Memory profiling ToolsThere are various tools available which can carry out the profiling of memory used by java programs. Heap profiling provides the information about memory allocation footprints of the application. We can do following tasks through these tools –
- Observer Garbage Collection cycles
- Can observer memory utilizations
- Can observer CPU utilizations
- Can check the Object references
Some of the tools and utilities like jmap, jhat, NetBean’s profiler, JProbe etc can be used for such purposes. These can read the heap dump files also and can provide you the visual representations. This is the tool which can do all above functions and can provide many charts that will help developer to analyze the memory related issues in java code. Below is the graph that may be seen in JProbe.

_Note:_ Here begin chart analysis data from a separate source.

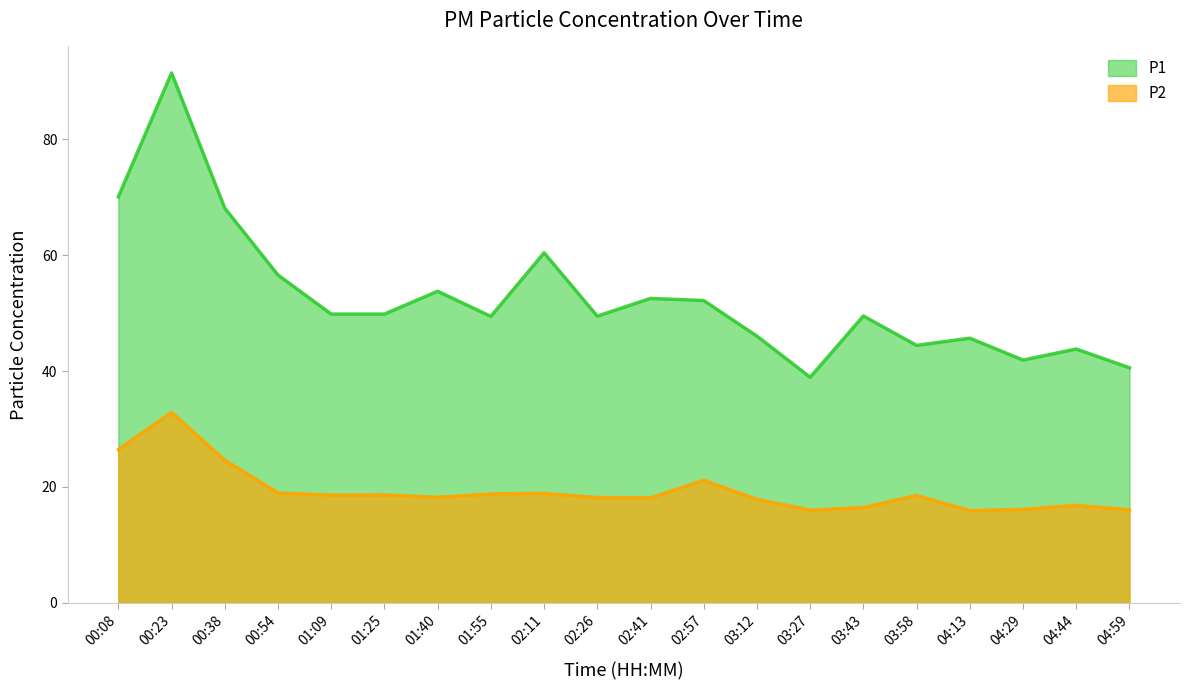

True or false: P2 has more than 0 interior local peaks.

True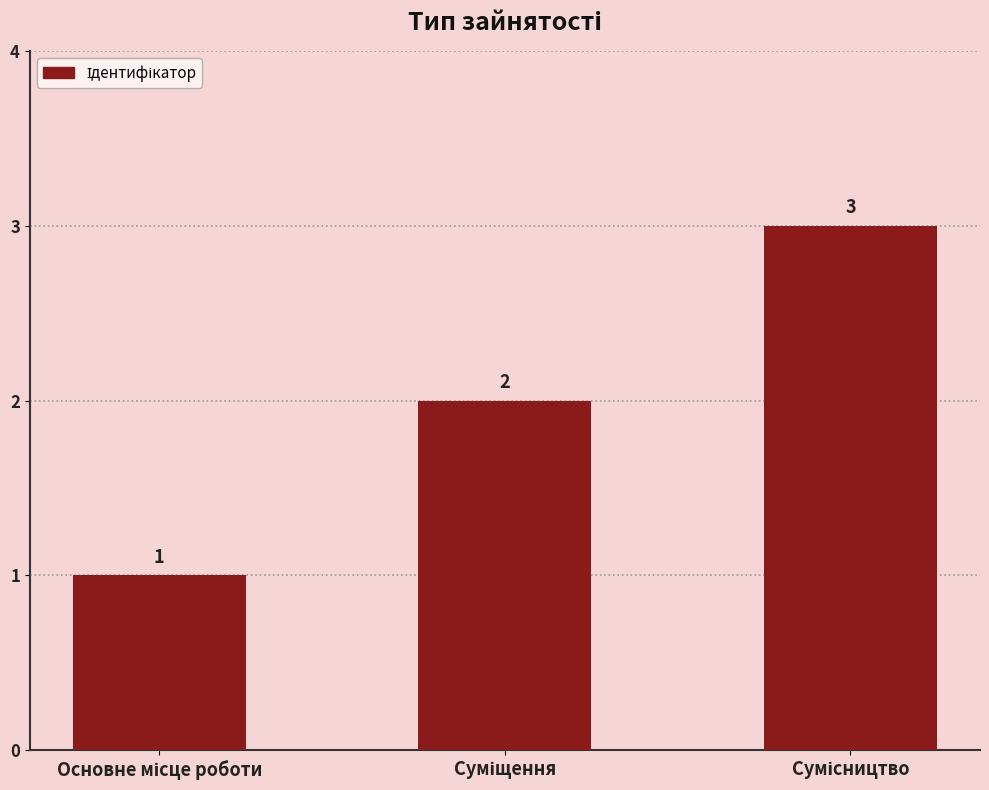

What is the sum of all values?

6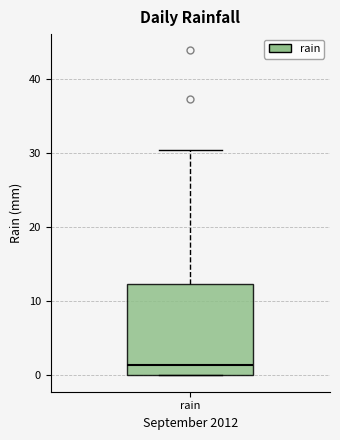

Where does the upper whisker of the box for rain end on the y-axis? The values are not printed on the chart, so give them approximately, as read against the axis.

30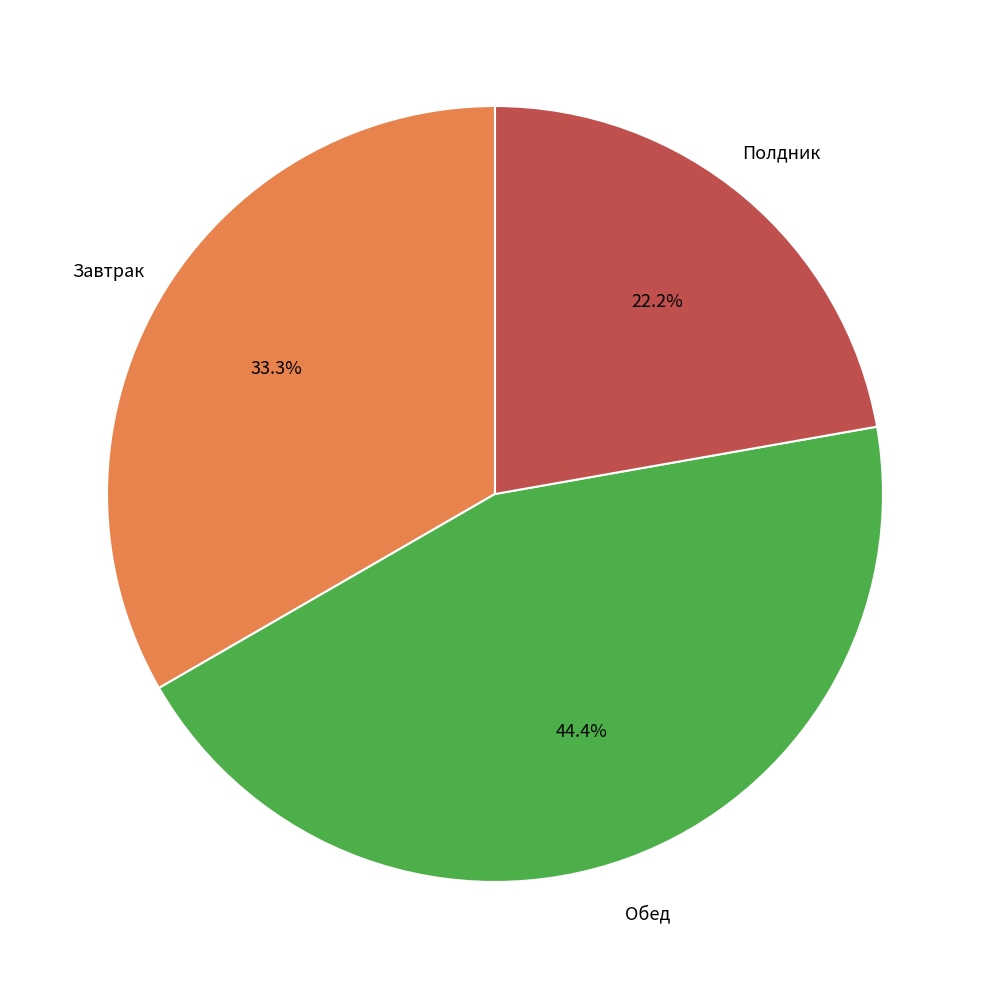

Is there a majority slice in this chart?

No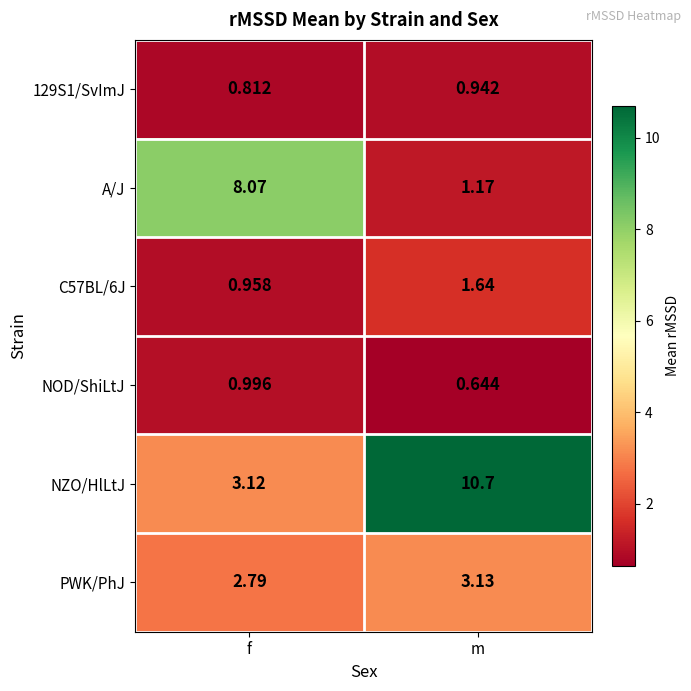

List the labels in order of NOD/ShiLtJ value, smallest first.

m, f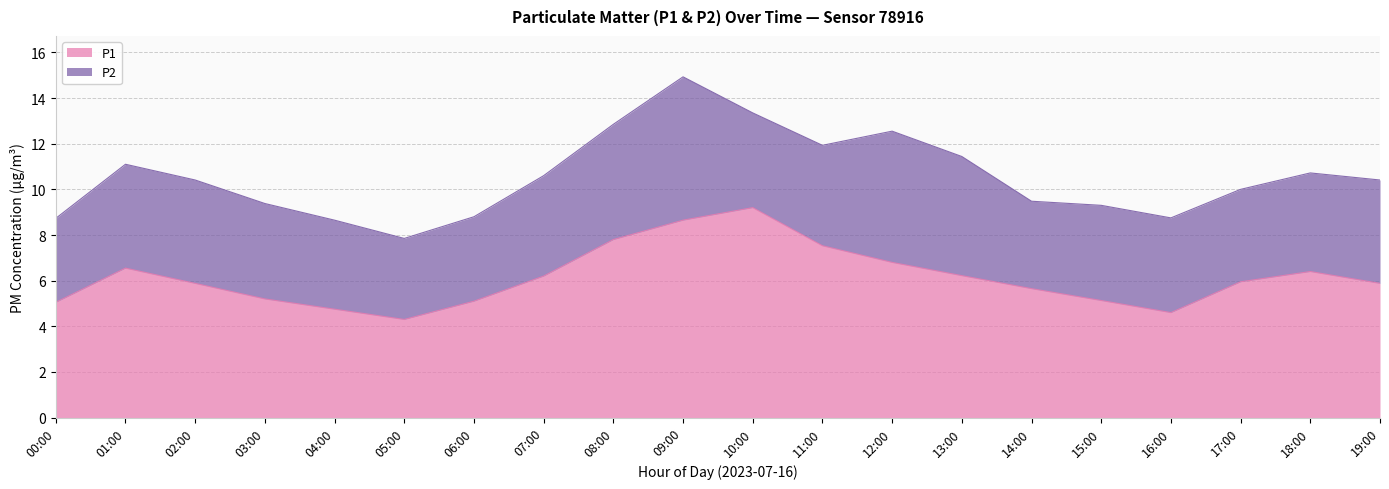

What is the label of the 9th point from the left?

08:00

The JProbe Memory Debugger allows developers to observe and record how an application is using memory as it runs. This, as with the Profiler, was surprisingly fast considering the overhead that is surely involved. A graph records memory usage (not unlike the Performance Monitor in Windows) at regular intervals that are user selectectable. Additionally, the Memory Leak Doctor will allow developers to take a more granular look at what is going on inside the application and help to identify the key causes.
By looking at the tips given above the developers can avoid the issues related to memory. Also the developers can make use of the available profiling tools which are helpful in identifying the memory leaks and improve the performance.